Since its launch in 1998 the Saint Étienne International Design Biennial has grown considerably. This edition runs from November 20 to December 05 2010 and is organised by the Cité du Design and the Saint Étienne Higher School of Art and Design. One of the key exhibitions on show is Demain, c’est aujourd’hui #3, dedicated to how we will live in the future.
Curated by Claire Fayolle, the exhibition brings together conceptual products from different industrial sectors to include new means of transport, intelligent urban lighting, music, architecture, hygiene, self-sufficiency in food etc, from international groups, studios and design schools.
Caméra Vision by Takuya Motte is a digital camera that allows you to frame your image by using a sweeping gesture with your right hand; a camera is built into the right shoulder and takes a picture after recognising this gesture. Le Whaf, invented by David Edwards and designed by Marc Bretillot, is a glass vessel for discovering taste and smell through the creation of a cloud of sensations.
Le Chant du Carbone by Pierre Bayol, a student at ENSCi in Paris is an amplifier made from carbon fibre; the acoustic properties of the material allow the amplification of an MP3 player without the need for electricity. Mo is a research project funded by l’Agence Nationale de la Recherche and Cap Digital and explores what a musical instrument of the 21st century could be like in our digital age.
Food and well-being are represented by the Design Probes project by Philips, as well as projects from Eletrolux, such as Cocoon by Richard Hederstierna which cooks genetically-modified and pre-packed meat and fish by heating muscle cells identified by radio-frequency. In addition, projects financed by the European Union, such as Strategic Design Scenarios, are created to stimulate debate around the subject of nanotechnology, GM crops and organic versus intensive farming.
Staying on the food theme, the exhibition includes pieces from the Cornucopia project, Concept Designs for a Digital Gastronomy, by Marcelo Coelho in collaboration with Amit Zoran, Massachusetts Intitute of Technology (MIT). The project is described so: ‘The Robotic Chef is a mechanical arm designed to physically and chemically transform a single solid food object, such as a steak, fish or a fruit. It allows for two types of transformations: localised and precise manipulations performed with an array of tools located in the toolhead; and global transformations performed through the underlying bed and two 5-degree of freedom robotic arms.’
Demain, c’est aujourd’hui #3 is also exhibiting graduate projects from the Design Interactions Department of the Royal College of Art, such as Fabulous Fabbers by David Benqué that looks at how ‘advances in micro-scale engineering point to a global scale revolution where local, disposable factories produce hi-tech goods on our very doorstep. This corporate factory tours the country, setting up in cities for a few months at a time. As the population welcomes a new source of goods, jobs and manufacturing techniques, it is celebrated as an event.’
The exhibition also examines how we will live in the future, with a micro-farm and our own energy generator all around us. Oogst 1 Solo by Frank Tjepkema is a house for one person that provides its resident with food, energy, heat and oxygen. In principle, one could live in Oogst 1 Solo without ever having to leave the house. Pollen by Faltazi, Laurent Lebot and Victor Massip, looks at feeding the city of tomorrow through peasant-style agricultural systems.
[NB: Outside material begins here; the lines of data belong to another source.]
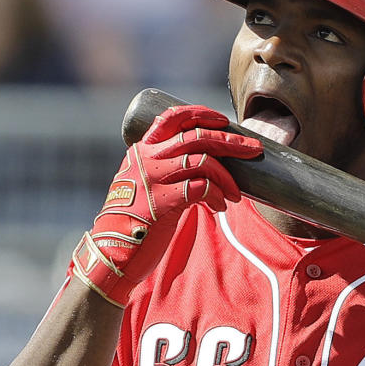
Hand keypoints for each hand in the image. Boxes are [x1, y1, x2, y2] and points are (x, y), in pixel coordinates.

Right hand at [70, 105, 261, 305]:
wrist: (110, 251)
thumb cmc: (135, 220)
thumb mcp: (146, 185)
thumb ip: (168, 171)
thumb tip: (209, 164)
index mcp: (142, 150)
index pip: (171, 118)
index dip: (200, 114)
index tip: (222, 119)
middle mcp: (147, 159)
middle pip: (196, 137)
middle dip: (231, 141)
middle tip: (254, 148)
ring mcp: (153, 179)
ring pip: (203, 161)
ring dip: (227, 178)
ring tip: (236, 195)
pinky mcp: (162, 202)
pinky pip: (201, 189)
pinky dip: (217, 196)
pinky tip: (220, 207)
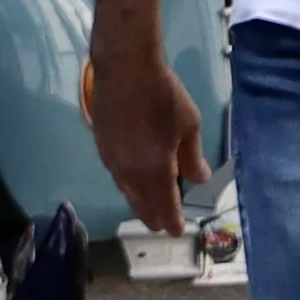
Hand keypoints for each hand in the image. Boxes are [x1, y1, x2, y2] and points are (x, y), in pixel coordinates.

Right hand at [87, 35, 207, 237]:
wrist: (124, 69)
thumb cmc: (163, 95)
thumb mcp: (188, 124)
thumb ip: (192, 157)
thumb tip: (198, 178)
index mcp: (155, 169)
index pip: (164, 204)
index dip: (171, 220)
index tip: (177, 231)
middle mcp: (130, 172)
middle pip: (141, 203)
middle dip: (153, 216)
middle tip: (162, 224)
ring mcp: (112, 160)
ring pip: (126, 191)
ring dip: (139, 202)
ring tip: (148, 208)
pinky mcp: (102, 147)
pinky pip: (117, 176)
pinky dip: (128, 185)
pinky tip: (133, 181)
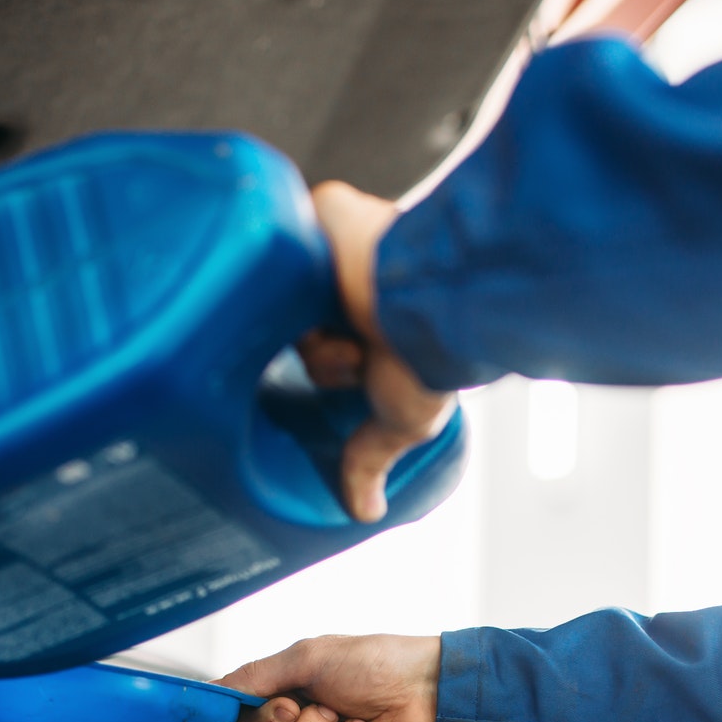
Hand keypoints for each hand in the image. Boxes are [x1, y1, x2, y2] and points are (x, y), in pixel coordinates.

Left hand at [297, 182, 455, 522]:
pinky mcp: (324, 210)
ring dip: (320, 323)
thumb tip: (367, 511)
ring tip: (359, 326)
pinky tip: (328, 278)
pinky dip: (307, 263)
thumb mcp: (402, 419)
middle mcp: (348, 279)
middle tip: (359, 351)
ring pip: (291, 292)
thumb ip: (374, 456)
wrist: (432, 297)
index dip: (333, 362)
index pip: (321, 345)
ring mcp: (335, 243)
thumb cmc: (429, 352)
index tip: (355, 367)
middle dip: (327, 349)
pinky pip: (289, 239)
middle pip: (299, 322)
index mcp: (366, 321)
The design studio Unfold, Claire Warnier and Dries Verbruggen, are ‘fascinated by a new movement called Personal Fabrication – a trend in which we see a shift from mass produced items to locally, personally produced objects.’ In this research project, the designers are working on a project that combines traditional pottery techniques with new digital media by adapting a printer to enable it to print clay.
The exhibition also includes a range of new futuristic vehicles, such as concept cars and motorbikes from Peugeot, scooters from Elm Design Co, part of Yamaha Motor Co, as well as a new concept town bike Will, part of the Veloce II project by Justine Andrieu and Quentin Caille, created through ENSCi-Les Ateliers university. Will is designed for long distances around the city. It has two wheels that stand at the height of the average adult and a joystick replaces the traditional handlebars.
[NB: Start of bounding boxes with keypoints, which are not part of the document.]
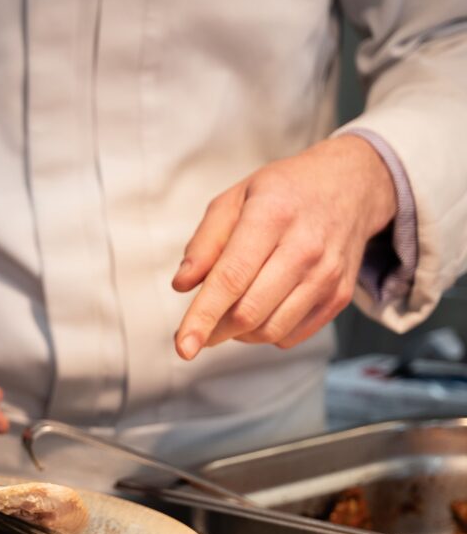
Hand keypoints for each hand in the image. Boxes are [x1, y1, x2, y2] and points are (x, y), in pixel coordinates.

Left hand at [172, 136, 397, 358]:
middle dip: (214, 331)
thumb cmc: (282, 192)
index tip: (183, 347)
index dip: (203, 316)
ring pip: (270, 331)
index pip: (232, 278)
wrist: (350, 186)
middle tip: (196, 330)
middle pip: (249, 312)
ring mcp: (327, 275)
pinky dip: (266, 334)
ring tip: (228, 314)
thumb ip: (205, 242)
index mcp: (272, 216)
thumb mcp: (235, 199)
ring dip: (239, 334)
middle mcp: (305, 248)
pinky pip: (292, 336)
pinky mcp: (340, 296)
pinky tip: (259, 311)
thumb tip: (182, 285)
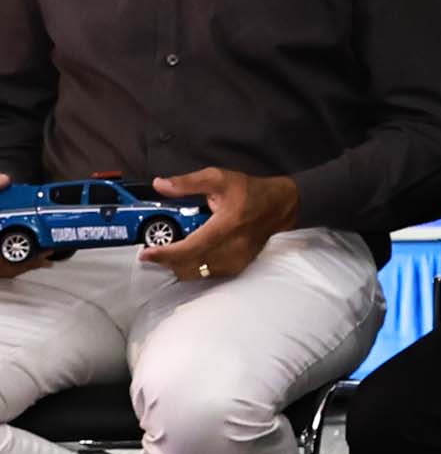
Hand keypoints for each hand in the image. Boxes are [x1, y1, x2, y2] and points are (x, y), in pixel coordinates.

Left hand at [143, 168, 294, 282]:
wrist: (281, 205)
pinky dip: (194, 269)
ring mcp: (237, 259)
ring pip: (198, 273)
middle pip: (190, 265)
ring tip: (168, 255)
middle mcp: (232, 247)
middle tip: (153, 253)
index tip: (146, 253)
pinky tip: (187, 260)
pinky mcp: (238, 265)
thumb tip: (160, 185)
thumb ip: (187, 183)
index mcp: (226, 225)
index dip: (165, 254)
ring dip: (178, 267)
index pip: (190, 247)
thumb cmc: (250, 191)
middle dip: (167, 262)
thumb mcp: (219, 178)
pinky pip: (209, 275)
The curator Claire Fayolle explains the exhibition: ‘Energy production and food concerns are major topics, ranging from self-sufficiency to technological culinary creation. An issue raised and pondered upon is that of alternative production modes, radically transforming the position of designers, producers and consumers. Cycling is in again, thanks to emerging technologies; and cars, even racing cars, are now electric-powered.
‘Objects are mutating: pictures can be taken by drawing on air, video games can be played without remote controls, just with the hands of the players, one can create objects or cook thanks to the use of programmable matter, bathrooms can be machine-washed and even wallpaper has become intelligent… This 2010 edition also suggests a foray into developing countries, showing projects on electric power control and access as well as water transportation.’
The Biennale Internationale Design 2010, Saint Étienne continues until December 05 2010.